*TEXT EXTRACT*:
Nebraska moved the ball well against Ohio State last year, and I see no reason why the Huskers can’t do it again this year because they are much better offensively than a year ago. Ohio State, however, has one common denominator that was a headache for Nebraska last season and is the central figure behind the Buckeyes’ 5-0 start – quarterback Braxton Miller. Before leaving last season’s game in Lincoln in the third quarter with an ankle injury, Miller’s feet frustrated Nebraska for 91 yards on 10 carries. Miller left the game with the Buckeyes leading 27-13 before giving way to the statue-esque Joe Bauserman. Bo Pelini defenses have struggled in the past against mobile quarterbacks like Miller.

Last season, it was only Miller’s third career start when he visited Lincoln, and his first on the road. He’s grown up quite a bit since and now with a coach that knows how to develop quarterbacks, which makes him an even tougher cover.

*WHAT IS NEEDED*: Render this sentence from the football preview in Spanish: "Bo Pelini defenses have struggled in the past against mobile quarterbacks like Miller."

*DATASET RECORDS*:
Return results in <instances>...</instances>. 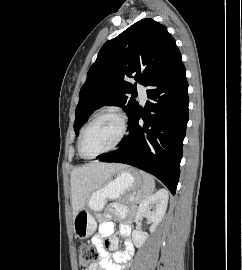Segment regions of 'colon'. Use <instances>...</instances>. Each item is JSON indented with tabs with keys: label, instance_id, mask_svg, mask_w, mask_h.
<instances>
[{
	"label": "colon",
	"instance_id": "obj_1",
	"mask_svg": "<svg viewBox=\"0 0 242 270\" xmlns=\"http://www.w3.org/2000/svg\"><path fill=\"white\" fill-rule=\"evenodd\" d=\"M77 254L81 270H85L93 264L98 257L96 250L88 244L79 245L77 248Z\"/></svg>",
	"mask_w": 242,
	"mask_h": 270
}]
</instances>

*EXERCISE OUTPUT*: Las defensas de Bo Pelini han tenido dificultades en el pasado contra mariscales de campo con movilidad como Miller.